══ DATASET EXCERPTS

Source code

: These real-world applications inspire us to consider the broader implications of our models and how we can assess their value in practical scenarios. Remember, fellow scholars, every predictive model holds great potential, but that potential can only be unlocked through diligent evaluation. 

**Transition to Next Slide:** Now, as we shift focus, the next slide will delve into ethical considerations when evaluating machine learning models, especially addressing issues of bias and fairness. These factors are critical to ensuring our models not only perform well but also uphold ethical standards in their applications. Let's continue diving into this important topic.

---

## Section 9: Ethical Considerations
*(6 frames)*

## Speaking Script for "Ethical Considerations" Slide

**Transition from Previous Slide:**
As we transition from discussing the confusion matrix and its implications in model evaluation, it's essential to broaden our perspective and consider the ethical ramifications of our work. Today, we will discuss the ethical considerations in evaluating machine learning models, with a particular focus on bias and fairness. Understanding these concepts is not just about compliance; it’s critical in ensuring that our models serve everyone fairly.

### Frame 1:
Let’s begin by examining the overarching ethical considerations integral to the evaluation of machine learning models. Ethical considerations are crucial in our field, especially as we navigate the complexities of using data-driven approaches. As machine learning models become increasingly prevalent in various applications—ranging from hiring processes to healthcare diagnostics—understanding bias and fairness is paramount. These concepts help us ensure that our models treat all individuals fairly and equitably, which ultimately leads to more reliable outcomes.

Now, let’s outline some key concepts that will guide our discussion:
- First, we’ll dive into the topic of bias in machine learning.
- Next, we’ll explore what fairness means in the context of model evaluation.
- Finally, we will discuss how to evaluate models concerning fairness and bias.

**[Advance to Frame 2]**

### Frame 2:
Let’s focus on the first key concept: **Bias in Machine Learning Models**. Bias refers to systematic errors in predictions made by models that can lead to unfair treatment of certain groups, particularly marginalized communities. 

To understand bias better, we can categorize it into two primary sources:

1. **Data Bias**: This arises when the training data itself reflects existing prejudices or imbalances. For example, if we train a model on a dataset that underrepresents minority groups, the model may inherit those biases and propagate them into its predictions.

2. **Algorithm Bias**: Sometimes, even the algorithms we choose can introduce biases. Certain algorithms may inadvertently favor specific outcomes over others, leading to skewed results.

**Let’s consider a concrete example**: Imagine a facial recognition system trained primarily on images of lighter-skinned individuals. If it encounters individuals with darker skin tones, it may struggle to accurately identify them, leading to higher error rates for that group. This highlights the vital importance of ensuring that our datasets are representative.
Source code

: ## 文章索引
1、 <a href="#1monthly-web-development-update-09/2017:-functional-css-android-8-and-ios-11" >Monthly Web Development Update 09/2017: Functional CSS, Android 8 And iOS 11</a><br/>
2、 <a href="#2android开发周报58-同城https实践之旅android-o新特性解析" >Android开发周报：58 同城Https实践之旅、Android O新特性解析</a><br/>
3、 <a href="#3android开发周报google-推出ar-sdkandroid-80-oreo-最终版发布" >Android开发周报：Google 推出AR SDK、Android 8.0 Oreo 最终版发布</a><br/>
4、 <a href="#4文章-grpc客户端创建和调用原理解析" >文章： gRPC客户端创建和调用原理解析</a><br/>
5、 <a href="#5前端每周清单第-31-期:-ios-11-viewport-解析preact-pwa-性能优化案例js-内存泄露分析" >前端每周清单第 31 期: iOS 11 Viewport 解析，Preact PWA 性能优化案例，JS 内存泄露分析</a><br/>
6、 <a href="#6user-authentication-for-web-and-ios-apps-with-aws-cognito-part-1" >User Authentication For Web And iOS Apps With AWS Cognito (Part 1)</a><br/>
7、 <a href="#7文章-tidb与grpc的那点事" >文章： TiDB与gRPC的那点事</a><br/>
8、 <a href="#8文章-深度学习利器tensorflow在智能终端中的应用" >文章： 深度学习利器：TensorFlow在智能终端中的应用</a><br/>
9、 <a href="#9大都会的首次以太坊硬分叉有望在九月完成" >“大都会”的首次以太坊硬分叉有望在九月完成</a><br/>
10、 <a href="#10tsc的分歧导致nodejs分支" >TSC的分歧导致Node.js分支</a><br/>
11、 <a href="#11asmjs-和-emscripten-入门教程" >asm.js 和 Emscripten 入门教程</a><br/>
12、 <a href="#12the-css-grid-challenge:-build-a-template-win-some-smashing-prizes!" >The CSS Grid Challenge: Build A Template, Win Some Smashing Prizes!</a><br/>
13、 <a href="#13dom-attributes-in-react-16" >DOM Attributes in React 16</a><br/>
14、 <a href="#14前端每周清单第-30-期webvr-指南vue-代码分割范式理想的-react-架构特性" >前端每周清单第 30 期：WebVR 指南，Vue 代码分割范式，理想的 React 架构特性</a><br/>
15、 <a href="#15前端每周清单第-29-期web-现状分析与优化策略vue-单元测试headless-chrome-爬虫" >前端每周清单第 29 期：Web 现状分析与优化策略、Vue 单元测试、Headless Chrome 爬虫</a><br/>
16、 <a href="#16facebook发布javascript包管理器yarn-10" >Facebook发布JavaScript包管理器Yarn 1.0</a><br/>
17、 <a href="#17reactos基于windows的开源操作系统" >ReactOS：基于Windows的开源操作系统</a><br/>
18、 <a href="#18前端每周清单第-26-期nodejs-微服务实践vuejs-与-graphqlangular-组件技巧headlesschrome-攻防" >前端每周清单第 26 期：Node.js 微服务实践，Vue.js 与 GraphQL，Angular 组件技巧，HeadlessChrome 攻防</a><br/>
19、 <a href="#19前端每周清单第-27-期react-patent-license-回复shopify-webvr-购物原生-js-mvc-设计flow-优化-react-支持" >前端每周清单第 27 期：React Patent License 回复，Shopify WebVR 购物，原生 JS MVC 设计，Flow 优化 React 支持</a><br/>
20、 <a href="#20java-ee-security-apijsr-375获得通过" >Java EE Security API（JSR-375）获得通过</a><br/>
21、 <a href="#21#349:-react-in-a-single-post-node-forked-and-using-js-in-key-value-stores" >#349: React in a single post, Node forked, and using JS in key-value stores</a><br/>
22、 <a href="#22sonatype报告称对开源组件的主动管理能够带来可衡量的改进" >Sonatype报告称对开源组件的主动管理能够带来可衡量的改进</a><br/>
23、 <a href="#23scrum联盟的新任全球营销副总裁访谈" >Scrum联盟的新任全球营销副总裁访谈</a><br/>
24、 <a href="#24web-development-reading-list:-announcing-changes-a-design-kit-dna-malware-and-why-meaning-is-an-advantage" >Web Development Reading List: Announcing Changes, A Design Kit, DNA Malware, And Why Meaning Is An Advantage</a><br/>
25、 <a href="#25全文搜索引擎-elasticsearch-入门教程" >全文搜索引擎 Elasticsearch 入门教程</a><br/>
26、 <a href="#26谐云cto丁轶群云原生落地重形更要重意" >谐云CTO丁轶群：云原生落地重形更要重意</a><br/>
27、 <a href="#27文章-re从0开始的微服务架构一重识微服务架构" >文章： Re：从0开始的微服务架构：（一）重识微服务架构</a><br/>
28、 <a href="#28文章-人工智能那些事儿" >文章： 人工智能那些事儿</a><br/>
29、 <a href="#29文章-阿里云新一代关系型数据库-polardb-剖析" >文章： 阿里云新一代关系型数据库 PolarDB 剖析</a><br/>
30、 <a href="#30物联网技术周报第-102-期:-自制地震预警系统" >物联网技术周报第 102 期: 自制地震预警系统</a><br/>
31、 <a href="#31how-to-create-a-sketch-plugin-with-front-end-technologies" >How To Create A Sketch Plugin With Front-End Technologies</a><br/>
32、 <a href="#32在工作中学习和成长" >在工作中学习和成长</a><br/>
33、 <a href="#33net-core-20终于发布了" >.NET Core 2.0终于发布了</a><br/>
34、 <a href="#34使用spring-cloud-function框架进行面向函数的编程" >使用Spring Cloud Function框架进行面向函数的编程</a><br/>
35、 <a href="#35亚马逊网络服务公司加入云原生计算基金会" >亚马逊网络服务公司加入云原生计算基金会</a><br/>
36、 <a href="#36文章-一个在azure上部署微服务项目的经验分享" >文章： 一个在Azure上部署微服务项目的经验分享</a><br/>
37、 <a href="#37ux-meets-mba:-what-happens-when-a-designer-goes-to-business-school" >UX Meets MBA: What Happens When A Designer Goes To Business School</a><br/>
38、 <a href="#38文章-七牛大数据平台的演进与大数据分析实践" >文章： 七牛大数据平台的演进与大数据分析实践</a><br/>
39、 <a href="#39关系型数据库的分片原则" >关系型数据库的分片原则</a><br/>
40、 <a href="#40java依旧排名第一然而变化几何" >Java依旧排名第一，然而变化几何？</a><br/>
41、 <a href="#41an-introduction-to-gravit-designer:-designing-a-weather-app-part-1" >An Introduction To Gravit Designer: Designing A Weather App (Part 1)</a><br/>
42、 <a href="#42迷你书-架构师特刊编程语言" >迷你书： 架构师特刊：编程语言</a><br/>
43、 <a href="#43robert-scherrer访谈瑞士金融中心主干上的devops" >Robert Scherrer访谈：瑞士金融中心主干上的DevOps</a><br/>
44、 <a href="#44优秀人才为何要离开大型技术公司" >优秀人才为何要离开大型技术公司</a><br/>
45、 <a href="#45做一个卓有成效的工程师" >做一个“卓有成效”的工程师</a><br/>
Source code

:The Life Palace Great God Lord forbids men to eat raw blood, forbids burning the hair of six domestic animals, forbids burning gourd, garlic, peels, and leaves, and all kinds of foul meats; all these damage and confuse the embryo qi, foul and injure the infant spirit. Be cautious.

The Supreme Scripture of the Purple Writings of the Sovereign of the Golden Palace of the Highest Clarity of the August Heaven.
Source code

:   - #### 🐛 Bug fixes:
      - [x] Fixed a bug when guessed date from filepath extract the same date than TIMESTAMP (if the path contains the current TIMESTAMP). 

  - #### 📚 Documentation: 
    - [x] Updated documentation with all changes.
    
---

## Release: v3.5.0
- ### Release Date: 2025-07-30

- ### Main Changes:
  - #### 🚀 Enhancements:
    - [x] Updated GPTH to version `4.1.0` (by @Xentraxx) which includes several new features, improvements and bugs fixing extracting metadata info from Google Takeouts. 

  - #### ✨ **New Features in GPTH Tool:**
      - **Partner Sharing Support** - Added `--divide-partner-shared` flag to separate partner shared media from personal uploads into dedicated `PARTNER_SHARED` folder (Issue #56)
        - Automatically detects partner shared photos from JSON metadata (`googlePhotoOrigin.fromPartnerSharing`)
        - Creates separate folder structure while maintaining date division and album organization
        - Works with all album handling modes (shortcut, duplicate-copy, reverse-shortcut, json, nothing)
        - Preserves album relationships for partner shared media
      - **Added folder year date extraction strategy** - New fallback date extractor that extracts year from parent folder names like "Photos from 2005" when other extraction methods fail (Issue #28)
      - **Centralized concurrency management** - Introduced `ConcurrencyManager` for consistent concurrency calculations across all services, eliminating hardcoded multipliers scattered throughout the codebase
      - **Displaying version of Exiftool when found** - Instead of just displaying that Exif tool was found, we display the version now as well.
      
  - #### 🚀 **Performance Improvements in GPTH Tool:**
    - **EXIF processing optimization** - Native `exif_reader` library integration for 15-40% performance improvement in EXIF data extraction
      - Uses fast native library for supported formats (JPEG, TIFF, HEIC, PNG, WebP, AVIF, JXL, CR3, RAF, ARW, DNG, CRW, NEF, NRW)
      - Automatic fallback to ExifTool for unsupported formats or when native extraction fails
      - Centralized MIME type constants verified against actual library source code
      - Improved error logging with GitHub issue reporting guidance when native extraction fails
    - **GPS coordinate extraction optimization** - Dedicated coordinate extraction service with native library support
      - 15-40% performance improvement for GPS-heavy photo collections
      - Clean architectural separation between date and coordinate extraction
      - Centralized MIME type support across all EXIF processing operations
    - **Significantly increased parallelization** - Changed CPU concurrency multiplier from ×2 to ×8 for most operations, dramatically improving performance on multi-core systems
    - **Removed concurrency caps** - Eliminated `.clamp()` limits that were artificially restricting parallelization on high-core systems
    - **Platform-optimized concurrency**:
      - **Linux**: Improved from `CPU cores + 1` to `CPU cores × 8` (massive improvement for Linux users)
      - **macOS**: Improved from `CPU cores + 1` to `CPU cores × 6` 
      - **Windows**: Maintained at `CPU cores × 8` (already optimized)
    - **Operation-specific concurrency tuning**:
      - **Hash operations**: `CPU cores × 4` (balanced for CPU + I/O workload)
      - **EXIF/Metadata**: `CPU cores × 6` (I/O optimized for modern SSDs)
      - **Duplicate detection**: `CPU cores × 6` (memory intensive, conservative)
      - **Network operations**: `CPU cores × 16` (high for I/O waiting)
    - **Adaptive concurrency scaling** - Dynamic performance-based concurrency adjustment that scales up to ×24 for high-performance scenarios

════

Write only the number of lines above in which the word "library" is found.

4